Assignment: Output every line below as it stands, dropping only the images.

Data:
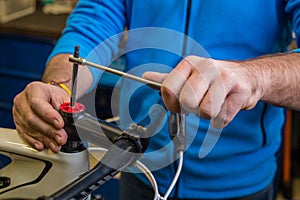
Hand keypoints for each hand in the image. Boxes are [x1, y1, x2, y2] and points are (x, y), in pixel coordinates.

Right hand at [12, 81, 69, 151]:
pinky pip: (24, 134)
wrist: (48, 97)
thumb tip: (72, 115)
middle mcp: (22, 100)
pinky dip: (34, 141)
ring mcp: (18, 112)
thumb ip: (67, 106)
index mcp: (34, 90)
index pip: (38, 103)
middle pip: (32, 118)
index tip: (60, 124)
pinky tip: (42, 145)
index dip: (49, 115)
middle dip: (49, 130)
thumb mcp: (63, 97)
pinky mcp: (18, 123)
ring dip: (44, 138)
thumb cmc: (55, 96)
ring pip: (29, 128)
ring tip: (56, 144)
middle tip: (61, 137)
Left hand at [143, 55, 262, 127]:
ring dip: (209, 114)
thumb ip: (168, 79)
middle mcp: (206, 67)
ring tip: (215, 103)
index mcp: (189, 64)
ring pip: (206, 112)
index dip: (170, 103)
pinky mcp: (241, 92)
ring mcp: (225, 78)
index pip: (168, 89)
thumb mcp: (189, 75)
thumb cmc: (213, 79)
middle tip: (200, 102)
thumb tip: (145, 77)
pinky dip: (222, 119)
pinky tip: (226, 106)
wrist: (248, 77)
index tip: (178, 105)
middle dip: (192, 109)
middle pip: (187, 102)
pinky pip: (222, 119)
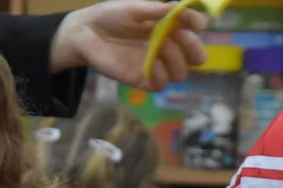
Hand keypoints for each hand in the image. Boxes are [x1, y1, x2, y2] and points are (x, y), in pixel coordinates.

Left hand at [51, 0, 207, 91]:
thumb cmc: (110, 16)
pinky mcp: (138, 78)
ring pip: (180, 73)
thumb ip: (156, 9)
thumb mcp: (135, 7)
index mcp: (167, 26)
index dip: (197, 25)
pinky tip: (152, 66)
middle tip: (180, 37)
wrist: (85, 32)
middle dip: (193, 47)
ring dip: (176, 61)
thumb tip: (181, 7)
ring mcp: (152, 63)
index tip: (194, 23)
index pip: (194, 29)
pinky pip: (159, 85)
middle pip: (194, 56)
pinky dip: (161, 77)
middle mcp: (165, 45)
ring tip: (160, 48)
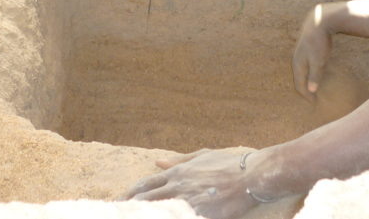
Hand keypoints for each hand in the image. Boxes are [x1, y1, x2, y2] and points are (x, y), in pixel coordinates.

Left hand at [124, 149, 259, 218]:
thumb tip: (157, 162)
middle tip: (117, 213)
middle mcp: (178, 185)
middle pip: (146, 199)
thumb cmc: (230, 164)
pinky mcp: (200, 214)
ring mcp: (188, 200)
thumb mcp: (203, 156)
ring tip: (131, 217)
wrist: (251, 175)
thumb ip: (179, 160)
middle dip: (130, 207)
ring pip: (158, 211)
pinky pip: (178, 218)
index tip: (119, 201)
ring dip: (145, 215)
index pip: (146, 184)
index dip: (130, 193)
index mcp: (178, 172)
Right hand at [292, 6, 332, 99]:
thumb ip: (315, 76)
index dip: (306, 96)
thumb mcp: (319, 61)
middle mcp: (296, 60)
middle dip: (304, 90)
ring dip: (306, 81)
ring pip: (302, 72)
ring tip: (312, 88)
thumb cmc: (319, 42)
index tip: (314, 104)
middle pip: (299, 79)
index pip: (299, 85)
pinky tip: (316, 72)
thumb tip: (311, 91)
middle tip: (312, 99)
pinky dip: (309, 72)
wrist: (319, 21)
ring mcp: (300, 54)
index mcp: (298, 64)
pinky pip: (305, 65)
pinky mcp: (306, 49)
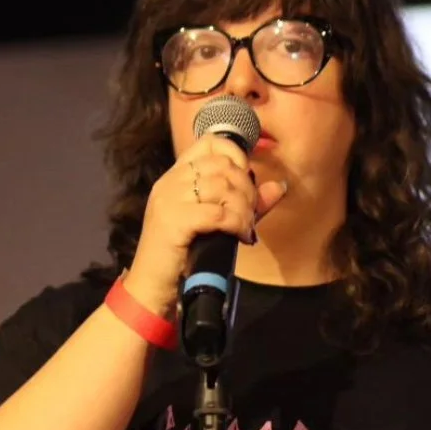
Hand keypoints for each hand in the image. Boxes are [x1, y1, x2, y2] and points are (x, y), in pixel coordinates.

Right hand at [123, 135, 287, 316]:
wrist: (152, 286)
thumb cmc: (183, 256)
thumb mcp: (214, 224)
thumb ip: (245, 203)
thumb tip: (278, 186)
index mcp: (176, 177)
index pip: (209, 143)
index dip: (236, 155)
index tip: (246, 181)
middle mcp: (170, 182)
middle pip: (222, 165)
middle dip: (246, 189)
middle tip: (249, 214)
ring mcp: (169, 199)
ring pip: (222, 187)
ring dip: (243, 208)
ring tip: (244, 227)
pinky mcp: (174, 220)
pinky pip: (218, 213)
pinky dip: (236, 224)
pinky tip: (240, 237)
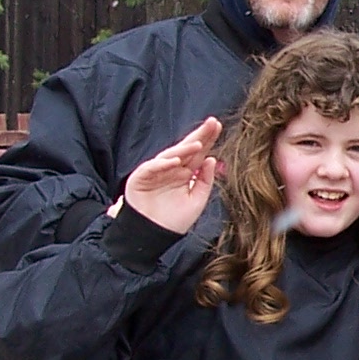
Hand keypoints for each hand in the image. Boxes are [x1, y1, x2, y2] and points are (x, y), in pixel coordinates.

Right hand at [121, 117, 223, 233]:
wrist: (153, 236)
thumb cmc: (174, 221)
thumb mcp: (197, 201)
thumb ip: (205, 181)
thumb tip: (212, 160)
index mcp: (185, 173)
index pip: (198, 153)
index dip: (208, 140)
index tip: (218, 127)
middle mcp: (171, 169)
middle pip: (186, 149)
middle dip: (199, 135)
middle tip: (212, 123)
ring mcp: (156, 171)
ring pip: (170, 155)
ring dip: (184, 149)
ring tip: (198, 143)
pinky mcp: (141, 177)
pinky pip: (152, 167)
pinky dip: (163, 164)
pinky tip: (176, 161)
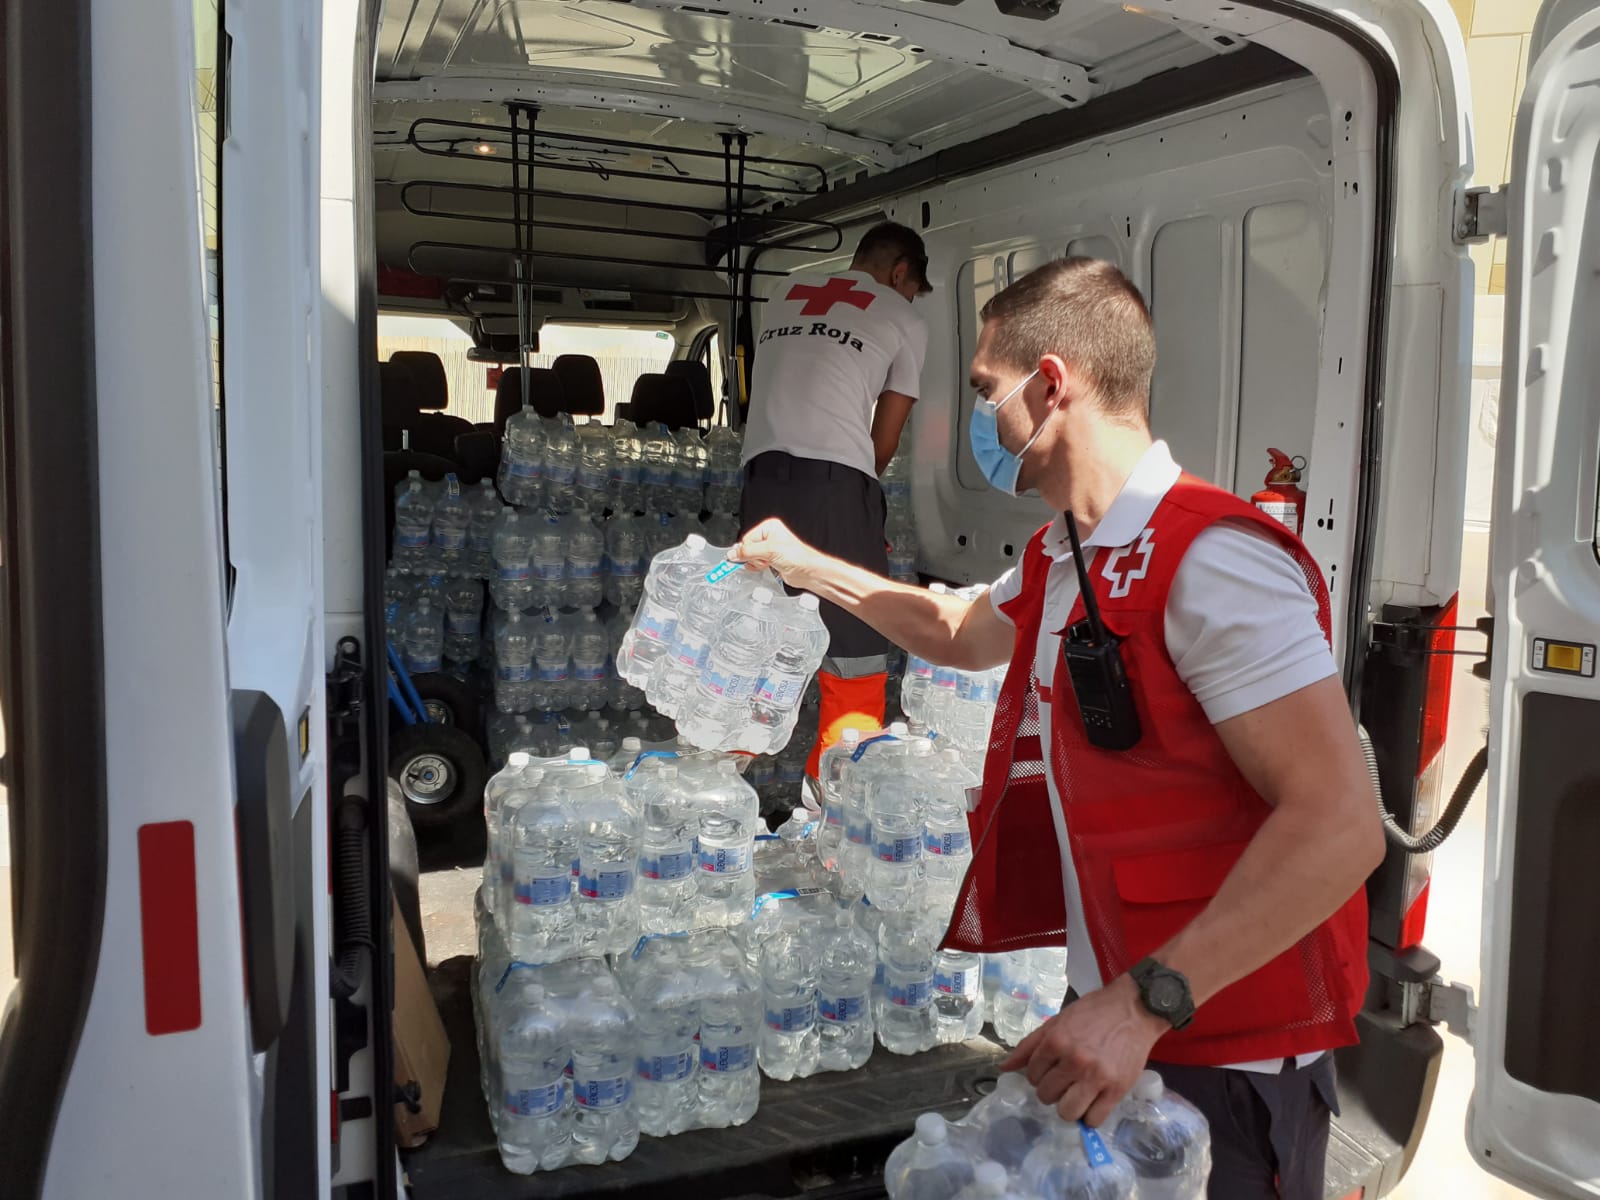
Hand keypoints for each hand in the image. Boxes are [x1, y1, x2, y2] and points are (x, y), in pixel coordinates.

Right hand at [729, 518, 824, 587]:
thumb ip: (748, 552)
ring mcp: (770, 548)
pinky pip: (756, 563)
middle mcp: (769, 536)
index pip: (747, 538)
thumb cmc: (797, 556)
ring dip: (756, 563)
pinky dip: (758, 567)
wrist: (808, 571)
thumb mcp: (768, 551)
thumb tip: (733, 554)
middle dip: (752, 557)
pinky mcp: (771, 559)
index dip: (746, 549)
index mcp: (769, 527)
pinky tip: (765, 567)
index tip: (745, 557)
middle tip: (762, 559)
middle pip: (748, 548)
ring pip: (751, 557)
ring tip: (766, 563)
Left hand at [999, 973, 1168, 1126]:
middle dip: (1052, 1090)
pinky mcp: (1117, 1090)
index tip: (1051, 1069)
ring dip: (1068, 1107)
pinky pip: (1094, 1119)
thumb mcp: (1057, 1021)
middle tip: (1065, 1080)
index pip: (1032, 1075)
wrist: (1134, 1008)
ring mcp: (1096, 1077)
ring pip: (1067, 1112)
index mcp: (1056, 1041)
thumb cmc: (1093, 1012)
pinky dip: (1089, 1116)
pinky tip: (1092, 1102)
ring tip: (1076, 1094)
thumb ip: (1029, 1045)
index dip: (1039, 1074)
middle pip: (1046, 1096)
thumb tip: (1003, 1068)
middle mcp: (1073, 1061)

Task response:
Hand keypoints for each hand in the image. Boxes are [x1, y1, x2, y2] and points are (x, y), in pixel coordinates.

Right hand at [12, 81, 69, 151]:
pinky pip: (24, 134)
wrist: (48, 97)
thumb tip: (72, 115)
middle mcp: (22, 100)
pinky dip: (34, 141)
ring mcp: (18, 112)
thumb ip: (67, 106)
index mcp: (34, 90)
index pip: (38, 103)
middle pip: (32, 118)
index tip: (60, 124)
pinky tip: (42, 145)
index dip: (49, 115)
middle dip: (49, 130)
thumb mcp: (63, 97)
pinky mcp: (18, 123)
ring dip: (44, 138)
thumb cmc: (55, 96)
ring pip: (29, 128)
ring tip: (56, 144)
middle tip: (61, 137)
Left hand at [143, 55, 262, 127]:
ring dip: (209, 114)
thumb ip: (168, 79)
middle mcp: (206, 67)
ring tip: (215, 103)
index mcp: (189, 64)
ring pip: (206, 112)
index dip: (170, 103)
pinky mcp: (241, 92)
ring mcp: (225, 78)
index pip: (168, 89)
thumb mcp: (189, 75)
thumb cmc: (213, 79)
middle tip: (200, 102)
thumb tip: (145, 77)
pinky dip: (222, 119)
pinky tip: (226, 106)
wrist: (248, 77)
index tip: (178, 105)
middle dip: (192, 109)
middle pip: (187, 102)
pinky pip: (222, 119)
Hand keypoints for each hand in the image. Boxes are [x1, y1, x2, y2] and points are (x, y), in pixel coordinates.

Left hand at [51, 0, 207, 91]:
thumb cmc: (110, 16)
pinky mcp: (138, 78)
ring pip: (180, 73)
thumb ip: (156, 9)
thumb mcp: (135, 7)
index mcp: (167, 26)
index dip: (197, 25)
pinky tip: (152, 66)
middle tip: (180, 37)
wrist: (85, 32)
middle dip: (193, 47)
ring dip: (176, 61)
thumb tip: (181, 7)
ring mcp: (152, 63)
index tip: (194, 23)
index pip: (194, 29)
pinky pip: (159, 85)
middle pip: (194, 56)
pinky dip: (161, 77)
middle mcp: (165, 45)
ring tip: (160, 48)
Hand keypoints for each hand in the image. Boxes are [x1, y1, x2, y2] and points are (x, y), in pixel coordinates.

Left hand at [124, 149, 259, 218]:
thumb tip: (157, 162)
middle tip: (117, 213)
middle mcp: (178, 185)
middle pip: (146, 199)
thumb cmc: (230, 164)
pinky mcp: (200, 214)
ring mcp: (188, 200)
thumb mcp: (203, 156)
ring tip: (131, 217)
wrist: (251, 175)
thumb ip: (179, 160)
middle dip: (130, 207)
ring pip: (158, 211)
pinky pip: (178, 218)
index tip: (119, 201)
ring dip: (145, 215)
index pip: (146, 184)
index dip: (130, 193)
index mcp: (178, 172)
Right hand at [292, 6, 332, 99]:
thumb ip: (315, 76)
index dip: (306, 96)
thumb mcp: (319, 61)
middle mcp: (296, 60)
middle dip: (304, 90)
ring dip: (306, 81)
ring pip: (302, 72)
ring tip: (312, 88)
thumb cmc: (319, 42)
index tip: (314, 104)
middle pip: (299, 79)
index pip: (299, 85)
pinky tip: (316, 72)
thumb tip: (311, 91)
middle tip: (312, 99)
pinky dip: (309, 72)
wrist: (319, 21)
ring mcp: (300, 54)
index mcp: (298, 64)
pinky pip: (305, 65)
pinky mcp: (306, 49)
Hand keypoints for each hand in the image. Boxes are [x1, y1, x2, y2] and points are (x, y), in pixel coordinates.

Right hand at [123, 135, 287, 316]:
wrist: (152, 286)
thumb cmc: (183, 256)
thumb mcp: (214, 224)
thumb ip: (245, 203)
thumb tip: (278, 186)
index mcp: (176, 177)
index pip: (209, 143)
index dip: (236, 155)
index tip: (246, 181)
middle mcp: (170, 182)
middle pip: (222, 165)
middle dip: (246, 189)
middle tip: (249, 214)
ring mcp: (169, 199)
ring pip: (222, 187)
ring dip: (243, 208)
ring tip: (244, 227)
pinky mcp: (174, 220)
pinky pip: (218, 213)
pinky dip: (236, 224)
pinky tip: (240, 237)
Hand keypoints for each hand in the image. Boxes are [x1, y1, x2, y2] and points are (x, y), in pixel coordinates.

Right hand at [121, 117, 223, 233]:
wrist: (153, 236)
thumb cmc: (174, 221)
thumb mcp: (197, 201)
thumb ip: (205, 181)
thumb tip: (212, 160)
index mcp: (185, 173)
index pip: (198, 153)
index dip: (208, 140)
index tip: (218, 127)
middle mcp: (171, 169)
middle pip: (186, 149)
middle dip: (199, 135)
middle tip: (212, 123)
ring mcp: (156, 171)
ring pip: (170, 155)
ring dip: (184, 149)
ring tip: (198, 143)
pinky mcp: (141, 177)
pinky pip: (152, 167)
pinky dip: (163, 164)
pinky tip: (176, 161)
Hand keypoints for each hand in the image. Boxes are [x1, y1, x2, y2] and points are (x, y), in pixel coordinates.

Right hand at [729, 518, 824, 587]:
thumb ip: (748, 552)
ring mcp: (770, 548)
pinky pip: (756, 563)
middle mcp: (769, 536)
index pip: (747, 538)
thumb cmc: (797, 556)
ring dip: (756, 563)
pinky dip: (758, 567)
wrist: (808, 571)
thumb mcp: (768, 551)
thumb tip: (733, 554)
middle dip: (752, 557)
pinky mcp: (771, 559)
index dip: (746, 549)
index mcp: (769, 527)
pinky tip: (765, 567)
index tip: (745, 557)
middle tip: (762, 559)
middle pip: (748, 548)
ring pip: (751, 557)
ring tip: (766, 563)
Left hand at [999, 973, 1168, 1126]:
middle dip: (1052, 1090)
pinky mcp: (1117, 1090)
index tip: (1051, 1069)
ring dip: (1068, 1107)
pinky pip: (1094, 1119)
thumb mcp: (1057, 1021)
middle tip: (1065, 1080)
index pip: (1032, 1075)
wrist: (1134, 1008)
ring mcp: (1096, 1077)
ring pip: (1067, 1112)
index mcp: (1056, 1041)
thumb cmc: (1093, 1012)
pinky dip: (1089, 1116)
pinky tip: (1092, 1102)
ring tip: (1076, 1094)
thumb ip: (1029, 1045)
index dip: (1039, 1074)
middle pip: (1046, 1096)
thumb tip: (1003, 1068)
middle mcp: (1073, 1061)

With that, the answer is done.